I anticipated telling my story to Talena, sitting in the Horseshoe across from her, looking into those blue eyes as she looked back at me with…well, quite possibly with disgust at my violation of my promise to her, and the reckless stupidity of following Morgan through the night. But I felt good about the image all the same. Surely she would be impressed, on some level, at what I had done. I was eager to go home and tell her all about it.
First, though, I wanted to accentuate my stupid macho feeling of accomplishment. I wanted to go fuck with Morgan's mind just a little.
I stepped into the Harmony Cafe. He wasn't around, but the Swedish girls Kerri and Ulrika were there, and we said hi and smiled at each other. They sat next to their Karrimor packs, obviously waiting for Morgan and Peter. I bought a Coke, thinking wistfully of the two pairs of perfect breasts I'd seen last night, and asked them where Morgan was. They pointed me to a dark room just off the patio.
I had to duck my head to get in the doorway. It was the computer room, dirt-floored, furnished with a single desk. Morgan sat behind the computer. He was wearing his much-battered Tilley hat with shark's teeth. When he looked up and recognized me he looked alarmed. I felt alarmed too. Suddenly coming over here and pulling a hair from The Bull didn't seem like such a smart idea.
I recognized the pattern his fingers made on the keyboard — Alt-F4, closing down whatever window he had had open — and then he relaxed back, cool as the proverbial cucumber, and said "And what can I do for you, Mr. Wood?"
My idea had been to leave him with the notion that maybe I hadn't been behind that mandi last night, that I hadn't heard his soliloquy. Just to seed a little uncertainty in his life, keep it interesting. I suddenly wasn't sure if that was such a good idea. I cleared my throat and said in a worryingly quavery voice "Just came by to say goodbye. You off today?"
"We are indeed. Kuta Beach. The Lombok version. And yourself?"
"Thought I'd stay here for the day," I said, "maybe go back to Mataran tomorrow, Bali the next day."
"That sounds very sensible," Morgan said.
We looked at each other for awhile.
"Well," Morgan said. "You take care of yourself."
"I'll try," I said. And I turned to walk away, kicking myself for having come at all.
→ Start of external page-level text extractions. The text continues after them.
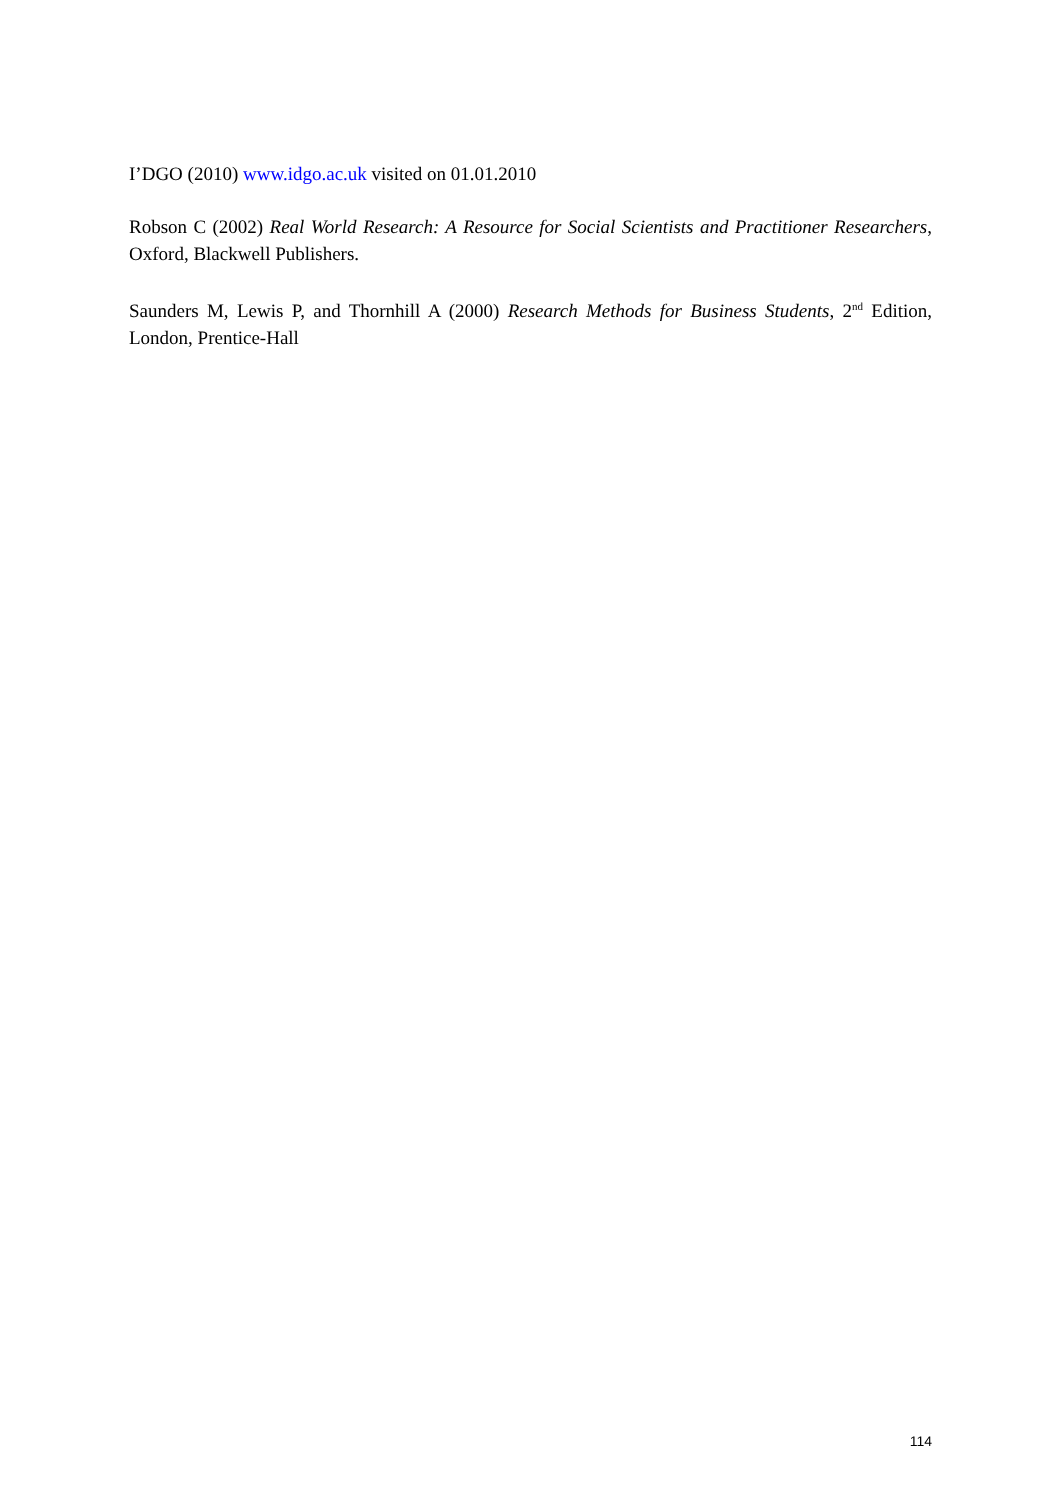I’DGO (2010) www.idgo.ac.uk visited on 01.01.2010
Robson C (2002) Real World Research: A Resource for Social Scientists and Practitioner Researchers, Oxford, Blackwell Publishers.
Saunders M, Lewis P, and Thornhill A (2000) Research Methods for Business Students, 2<sup>nd</sup> Edition, London, Prentice-Hall
114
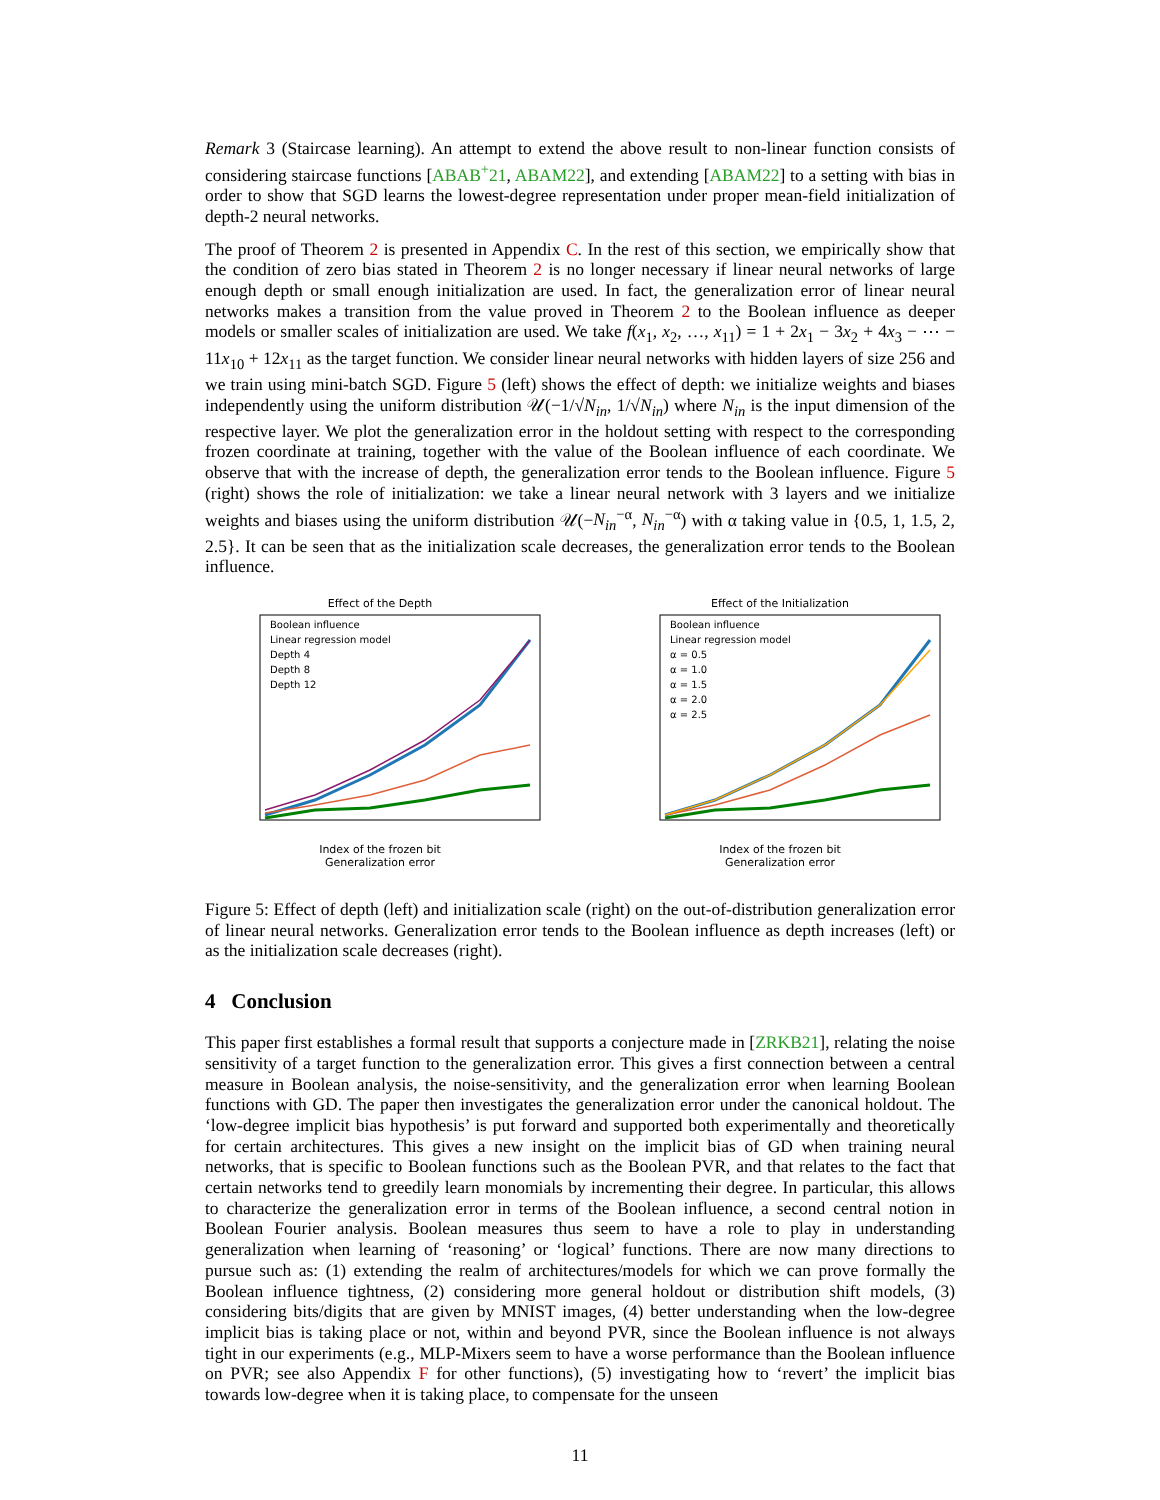Remark 3 (Staircase learning). An attempt to extend the above result to non-linear function consists of considering staircase functions [ABAB<sup>+</sup>21, ABAM22], and extending [ABAM22] to a setting with bias in order to show that SGD learns the lowest-degree representation under proper mean-field initialization of depth-2 neural networks.
The proof of Theorem 2 is presented in Appendix C. In the rest of this section, we empirically show that the condition of zero bias stated in Theorem 2 is no longer necessary if linear neural networks of large enough depth or small enough initialization are used. In fact, the generalization error of linear neural networks makes a transition from the value proved in Theorem 2 to the Boolean influence as deeper models or smaller scales of initialization are used. We take f(x<sub>1</sub>, x<sub>2</sub>, …, x<sub>11</sub>) = 1 + 2x<sub>1</sub> − 3x<sub>2</sub> + 4x<sub>3</sub> − ⋯ − 11x<sub>10</sub> + 12x<sub>11</sub> as the target function. We consider linear neural networks with hidden layers of size 256 and we train using mini-batch SGD. Figure 5 (left) shows the effect of depth: we initialize weights and biases independently using the uniform distribution 𝒰(−1/√N<sub>in</sub>, 1/√N<sub>in</sub>) where N<sub>in</sub> is the input dimension of the respective layer. We plot the generalization error in the holdout setting with respect to the corresponding frozen coordinate at training, together with the value of the Boolean influence of each coordinate. We observe that with the increase of depth, the generalization error tends to the Boolean influence. Figure 5 (right) shows the role of initialization: we take a linear neural network with 3 layers and we initialize weights and biases using the uniform distribution 𝒰(−N<sub>in</sub><sup>−α</sup>, N<sub>in</sub><sup>−α</sup>) with α taking value in {0.5, 1, 1.5, 2, 2.5}. It can be seen that as the initialization scale decreases, the generalization error tends to the Boolean influence.
Effect of the Depth
Boolean influence
Linear regression model
Depth 4
Depth 8
Depth 12
Index of the frozen bit
Generalization error
Effect of the Initialization
Boolean influence
Linear regression model
α = 0.5
α = 1.0
α = 1.5
α = 2.0
α = 2.5
Index of the frozen bit
Generalization error
Figure 5: Effect of depth (left) and initialization scale (right) on the out-of-distribution generalization error of linear neural networks. Generalization error tends to the Boolean influence as depth increases (left) or as the initialization scale decreases (right).
4 Conclusion
This paper first establishes a formal result that supports a conjecture made in [ZRKB21], relating the noise sensitivity of a target function to the generalization error. This gives a first connection between a central measure in Boolean analysis, the noise-sensitivity, and the generalization error when learning Boolean functions with GD. The paper then investigates the generalization error under the canonical holdout. The ‘low-degree implicit bias hypothesis’ is put forward and supported both experimentally and theoretically for certain architectures. This gives a new insight on the implicit bias of GD when training neural networks, that is specific to Boolean functions such as the Boolean PVR, and that relates to the fact that certain networks tend to greedily learn monomials by incrementing their degree. In particular, this allows to characterize the generalization error in terms of the Boolean influence, a second central notion in Boolean Fourier analysis. Boolean measures thus seem to have a role to play in understanding generalization when learning of ‘reasoning’ or ‘logical’ functions. There are now many directions to pursue such as: (1) extending the realm of architectures/models for which we can prove formally the Boolean influence tightness, (2) considering more general holdout or distribution shift models, (3) considering bits/digits that are given by MNIST images, (4) better understanding when the low-degree implicit bias is taking place or not, within and beyond PVR, since the Boolean influence is not always tight in our experiments (e.g., MLP-Mixers seem to have a worse performance than the Boolean influence on PVR; see also Appendix F for other functions), (5) investigating how to ‘revert’ the implicit bias towards low-degree when it is taking place, to compensate for the unseen
11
I walked back to Mekar Sari. The air was so thick with humidity that I felt as if I was swimming not walking. The phone lines were not yet back up. I felt bad about breaking my email-every-day promise to Talena, but I figured I would feel even worse if I broke my staying-here-until-tomorrow promise to Morgan. And it wasn't really my fault, what could I do about the monsoons knocking out the phones?
I spent the day playing chess, eating, and reading through my Lonely Planet. Indonesia actually sounded like quite a cool country and I would have to come back here sometime. But I wasn't going to stay for my whole three weeks. I had plans already forming. I wasn't going to come after Morgan Jackson here, but if he thought I was going to leave him alone, he was terribly mistaken.